The data relay system described in. 3. The data relay system according to claim 1, wherein the browser identification means identifies the type and version of the browser from header information of a communication protocol. 4. The web connection regulation control means regulates the connection to the web server according to the type and version of the browser as the connection request source. The described data relay system. 5. The data relay according to claim 1, wherein registration, change, and deletion of the browser information, which is a determination factor of permission / non-permission of the connection, can be operated from the client side. system. 6. A data relay system having a data relay device for relaying data communication between a web server and a client on the Internet, wherein web server information including information of a web server type and version is used for data relay control.

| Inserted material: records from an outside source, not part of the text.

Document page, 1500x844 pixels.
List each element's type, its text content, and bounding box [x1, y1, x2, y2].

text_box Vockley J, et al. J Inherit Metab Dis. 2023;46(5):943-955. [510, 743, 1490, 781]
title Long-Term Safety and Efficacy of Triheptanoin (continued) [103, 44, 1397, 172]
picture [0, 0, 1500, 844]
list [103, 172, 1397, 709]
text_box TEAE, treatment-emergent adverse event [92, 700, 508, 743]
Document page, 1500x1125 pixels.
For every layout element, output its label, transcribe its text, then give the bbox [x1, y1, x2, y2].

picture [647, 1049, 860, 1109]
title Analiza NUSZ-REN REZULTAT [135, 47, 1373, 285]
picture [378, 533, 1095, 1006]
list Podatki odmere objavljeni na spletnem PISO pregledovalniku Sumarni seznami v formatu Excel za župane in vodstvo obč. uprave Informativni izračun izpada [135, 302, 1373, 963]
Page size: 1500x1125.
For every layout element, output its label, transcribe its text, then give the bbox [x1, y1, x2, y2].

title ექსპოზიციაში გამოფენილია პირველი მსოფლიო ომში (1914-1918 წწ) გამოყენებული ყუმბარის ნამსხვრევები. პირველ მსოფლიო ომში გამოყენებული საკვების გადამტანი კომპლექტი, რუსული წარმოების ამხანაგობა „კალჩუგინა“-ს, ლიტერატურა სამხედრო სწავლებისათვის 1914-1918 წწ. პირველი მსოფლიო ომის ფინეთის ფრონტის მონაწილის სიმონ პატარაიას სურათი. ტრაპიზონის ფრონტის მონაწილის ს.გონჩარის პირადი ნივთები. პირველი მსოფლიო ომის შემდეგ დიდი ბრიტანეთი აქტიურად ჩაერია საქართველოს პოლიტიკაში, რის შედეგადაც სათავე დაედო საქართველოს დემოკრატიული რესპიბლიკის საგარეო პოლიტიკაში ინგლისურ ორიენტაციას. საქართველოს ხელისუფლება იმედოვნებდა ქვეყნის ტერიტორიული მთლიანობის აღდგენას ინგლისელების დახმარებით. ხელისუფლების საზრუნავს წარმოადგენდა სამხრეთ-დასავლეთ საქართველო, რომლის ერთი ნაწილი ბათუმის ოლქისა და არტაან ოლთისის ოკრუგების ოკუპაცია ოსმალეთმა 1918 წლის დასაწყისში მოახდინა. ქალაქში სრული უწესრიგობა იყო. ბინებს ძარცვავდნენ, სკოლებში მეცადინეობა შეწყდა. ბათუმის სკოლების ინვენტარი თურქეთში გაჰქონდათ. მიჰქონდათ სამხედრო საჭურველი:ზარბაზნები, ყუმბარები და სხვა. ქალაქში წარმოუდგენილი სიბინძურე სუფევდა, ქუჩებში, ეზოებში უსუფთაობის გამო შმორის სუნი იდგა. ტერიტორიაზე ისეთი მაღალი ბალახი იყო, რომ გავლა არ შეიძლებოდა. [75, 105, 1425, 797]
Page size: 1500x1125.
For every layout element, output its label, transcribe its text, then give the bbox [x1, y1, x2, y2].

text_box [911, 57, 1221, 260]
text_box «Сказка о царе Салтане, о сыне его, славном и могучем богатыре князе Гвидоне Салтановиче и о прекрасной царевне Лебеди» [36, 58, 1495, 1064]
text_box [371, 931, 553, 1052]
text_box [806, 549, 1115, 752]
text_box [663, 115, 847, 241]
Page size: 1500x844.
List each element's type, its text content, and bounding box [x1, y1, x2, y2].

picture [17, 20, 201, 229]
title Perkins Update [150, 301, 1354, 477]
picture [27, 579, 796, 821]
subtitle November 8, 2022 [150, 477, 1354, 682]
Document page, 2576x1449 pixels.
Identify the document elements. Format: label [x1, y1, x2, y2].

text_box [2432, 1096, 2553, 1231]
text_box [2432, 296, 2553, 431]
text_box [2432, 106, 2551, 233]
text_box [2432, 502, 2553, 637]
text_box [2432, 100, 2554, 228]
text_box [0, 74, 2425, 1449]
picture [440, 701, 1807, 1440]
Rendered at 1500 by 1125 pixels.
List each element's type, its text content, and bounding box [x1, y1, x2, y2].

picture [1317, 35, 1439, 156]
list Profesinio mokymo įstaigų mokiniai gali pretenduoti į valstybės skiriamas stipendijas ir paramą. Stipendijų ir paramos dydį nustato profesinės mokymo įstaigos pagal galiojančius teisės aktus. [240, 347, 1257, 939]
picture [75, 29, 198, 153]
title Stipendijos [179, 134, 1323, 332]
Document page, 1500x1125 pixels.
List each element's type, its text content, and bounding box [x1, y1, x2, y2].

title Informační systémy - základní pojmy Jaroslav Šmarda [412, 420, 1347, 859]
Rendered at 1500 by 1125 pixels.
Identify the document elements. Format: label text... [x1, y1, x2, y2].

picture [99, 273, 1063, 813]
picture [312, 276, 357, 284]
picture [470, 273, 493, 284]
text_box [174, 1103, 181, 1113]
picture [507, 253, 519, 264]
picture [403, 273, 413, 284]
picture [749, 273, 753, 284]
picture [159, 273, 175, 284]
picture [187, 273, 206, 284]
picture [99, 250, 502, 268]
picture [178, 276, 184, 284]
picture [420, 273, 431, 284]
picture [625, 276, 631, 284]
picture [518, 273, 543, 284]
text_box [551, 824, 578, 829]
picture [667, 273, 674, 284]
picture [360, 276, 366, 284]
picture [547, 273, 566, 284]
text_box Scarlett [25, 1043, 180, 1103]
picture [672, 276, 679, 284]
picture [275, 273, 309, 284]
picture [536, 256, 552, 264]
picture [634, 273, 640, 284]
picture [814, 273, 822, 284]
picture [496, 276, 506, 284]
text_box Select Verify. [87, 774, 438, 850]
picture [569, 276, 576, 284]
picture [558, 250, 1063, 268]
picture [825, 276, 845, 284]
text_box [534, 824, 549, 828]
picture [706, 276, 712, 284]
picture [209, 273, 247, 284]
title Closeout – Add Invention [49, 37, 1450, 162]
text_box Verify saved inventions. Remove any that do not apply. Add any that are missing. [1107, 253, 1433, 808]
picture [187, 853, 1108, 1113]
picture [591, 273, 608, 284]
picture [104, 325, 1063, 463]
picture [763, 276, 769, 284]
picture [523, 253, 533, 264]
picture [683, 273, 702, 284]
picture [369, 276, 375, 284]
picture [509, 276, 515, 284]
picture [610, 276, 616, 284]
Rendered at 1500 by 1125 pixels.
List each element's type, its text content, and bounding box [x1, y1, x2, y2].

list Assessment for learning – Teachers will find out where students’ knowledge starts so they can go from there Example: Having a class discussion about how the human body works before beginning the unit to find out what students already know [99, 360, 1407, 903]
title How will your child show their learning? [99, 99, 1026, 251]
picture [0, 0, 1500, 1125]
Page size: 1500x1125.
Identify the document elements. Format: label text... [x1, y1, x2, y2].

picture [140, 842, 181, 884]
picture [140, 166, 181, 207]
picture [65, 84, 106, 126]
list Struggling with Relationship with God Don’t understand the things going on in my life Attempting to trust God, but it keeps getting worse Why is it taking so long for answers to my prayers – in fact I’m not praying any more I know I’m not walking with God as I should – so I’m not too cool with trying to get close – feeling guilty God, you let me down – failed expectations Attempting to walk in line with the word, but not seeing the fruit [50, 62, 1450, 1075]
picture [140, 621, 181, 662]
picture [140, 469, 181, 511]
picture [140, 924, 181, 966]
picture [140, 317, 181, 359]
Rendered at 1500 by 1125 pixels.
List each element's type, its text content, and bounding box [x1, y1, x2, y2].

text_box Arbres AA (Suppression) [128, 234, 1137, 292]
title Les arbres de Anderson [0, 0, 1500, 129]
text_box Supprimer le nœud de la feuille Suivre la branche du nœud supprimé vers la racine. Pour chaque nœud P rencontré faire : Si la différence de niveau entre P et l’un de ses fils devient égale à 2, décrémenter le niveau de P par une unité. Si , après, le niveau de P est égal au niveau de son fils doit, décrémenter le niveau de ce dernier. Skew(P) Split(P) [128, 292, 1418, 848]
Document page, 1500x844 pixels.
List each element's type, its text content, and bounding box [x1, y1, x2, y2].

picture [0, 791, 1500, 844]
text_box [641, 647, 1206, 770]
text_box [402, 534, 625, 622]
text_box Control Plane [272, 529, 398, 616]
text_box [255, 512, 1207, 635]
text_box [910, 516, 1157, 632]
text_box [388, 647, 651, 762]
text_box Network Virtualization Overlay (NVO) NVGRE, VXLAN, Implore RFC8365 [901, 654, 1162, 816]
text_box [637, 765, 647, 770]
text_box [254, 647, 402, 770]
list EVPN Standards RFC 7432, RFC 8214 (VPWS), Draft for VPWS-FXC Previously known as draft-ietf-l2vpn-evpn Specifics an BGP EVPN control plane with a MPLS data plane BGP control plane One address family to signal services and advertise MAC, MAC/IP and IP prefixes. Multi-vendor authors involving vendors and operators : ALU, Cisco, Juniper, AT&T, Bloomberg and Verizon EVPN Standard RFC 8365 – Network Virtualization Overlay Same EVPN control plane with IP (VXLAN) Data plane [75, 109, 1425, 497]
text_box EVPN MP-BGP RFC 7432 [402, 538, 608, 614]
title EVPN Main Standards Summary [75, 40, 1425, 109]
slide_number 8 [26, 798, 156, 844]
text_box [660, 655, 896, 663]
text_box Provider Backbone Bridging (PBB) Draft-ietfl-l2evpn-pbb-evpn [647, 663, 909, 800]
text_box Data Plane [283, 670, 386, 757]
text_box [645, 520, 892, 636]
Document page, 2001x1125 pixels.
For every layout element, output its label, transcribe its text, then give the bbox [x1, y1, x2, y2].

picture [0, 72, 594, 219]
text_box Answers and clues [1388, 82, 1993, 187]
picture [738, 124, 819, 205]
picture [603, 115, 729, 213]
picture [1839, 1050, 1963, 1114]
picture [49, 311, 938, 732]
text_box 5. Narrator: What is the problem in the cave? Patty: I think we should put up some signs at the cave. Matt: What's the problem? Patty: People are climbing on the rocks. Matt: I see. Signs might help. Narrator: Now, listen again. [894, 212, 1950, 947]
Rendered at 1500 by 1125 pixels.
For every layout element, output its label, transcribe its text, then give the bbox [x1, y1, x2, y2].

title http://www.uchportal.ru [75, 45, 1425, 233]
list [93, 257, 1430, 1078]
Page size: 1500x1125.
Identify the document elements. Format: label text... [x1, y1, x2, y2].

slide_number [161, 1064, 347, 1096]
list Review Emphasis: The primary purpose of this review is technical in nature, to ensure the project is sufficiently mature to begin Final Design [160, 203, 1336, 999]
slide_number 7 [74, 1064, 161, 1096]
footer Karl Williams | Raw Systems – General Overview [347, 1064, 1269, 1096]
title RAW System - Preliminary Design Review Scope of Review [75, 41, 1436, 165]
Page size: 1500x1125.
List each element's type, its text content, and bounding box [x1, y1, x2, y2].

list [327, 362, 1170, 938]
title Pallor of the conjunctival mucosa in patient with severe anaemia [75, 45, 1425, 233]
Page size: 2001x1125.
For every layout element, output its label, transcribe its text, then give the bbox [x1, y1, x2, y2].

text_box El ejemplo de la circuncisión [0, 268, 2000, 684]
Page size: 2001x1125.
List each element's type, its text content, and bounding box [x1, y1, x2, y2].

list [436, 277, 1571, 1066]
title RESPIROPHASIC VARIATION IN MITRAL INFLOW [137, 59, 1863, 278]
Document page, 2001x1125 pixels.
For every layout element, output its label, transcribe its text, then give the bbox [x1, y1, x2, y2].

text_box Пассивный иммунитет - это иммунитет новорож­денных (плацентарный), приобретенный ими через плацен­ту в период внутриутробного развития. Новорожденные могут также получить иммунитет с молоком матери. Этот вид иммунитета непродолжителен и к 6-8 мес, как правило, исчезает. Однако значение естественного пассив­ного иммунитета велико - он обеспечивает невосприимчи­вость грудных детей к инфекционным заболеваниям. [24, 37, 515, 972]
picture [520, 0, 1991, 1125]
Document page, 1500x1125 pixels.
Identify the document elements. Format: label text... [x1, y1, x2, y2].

Web server information registration means for registering, web server identification means for identifying the type and version of the web server when transferring web data from the web server, information on the type and version of the identified web server, and the registration Data relay regulation control that determines in real time whether or not to permit relaying of the web data to the client based on the obtained web server information, and if not, regulates relay of the web data from the web server. Means for data relay Stem. 7. The data relay system according to claim 1, wherein the data relay device is provided with the web server identification means and the data relay regulation control means. 8. The data relay system according to claim 6, wherein the web server identifying means identifies the type and version of the web server from header information of a communication protocol. 9. The data according to claim 6, wherein the data relay regulation means regulates the relay of the web data according to the type and version of the transmission source web server. Relay system. 10. The registration, change, and deletion of the web server information, which is a determination element of permission / non-permission of the relay, can be operated from the client side.
The data relay system according to any one of 1. 11. The data relay system according to claim 1, wherein the data relay device is a proxy server. 12. The communication protocol is a protocol based on the hypertext transfer protocol.
Alternatively, the data relay system according to item 8. 13. A method for controlling regulation of web connection / data relay in a data relay system having a data relay device for relaying data communication between a web server and a client on the Internet, the method comprising connection from a browser of the client. The type and version of the browser are identified when the request is received, and the type and version information of the identified browser and the type and version information of the browser used by the client pre-registered for Internet connection control are included. The connection is restricted based on the permission / non-permission of connection to the web server based on the browser information, and the type and version of the web server are identified when the web data is transferred from the web server. Server type, version information, and data The data relay is regulated by determining permission / non-permission of relaying the web data to the client based on the web server information including the type and version information of the web server registered in advance for data relay control. A regulation control method for web connection / data relay characterized by the above. 14. The web connection according to claim 13, wherein the type and version of the browser and the type and version of the web server are identified from header information of the data communication protocol. /
Data relay regulation control method.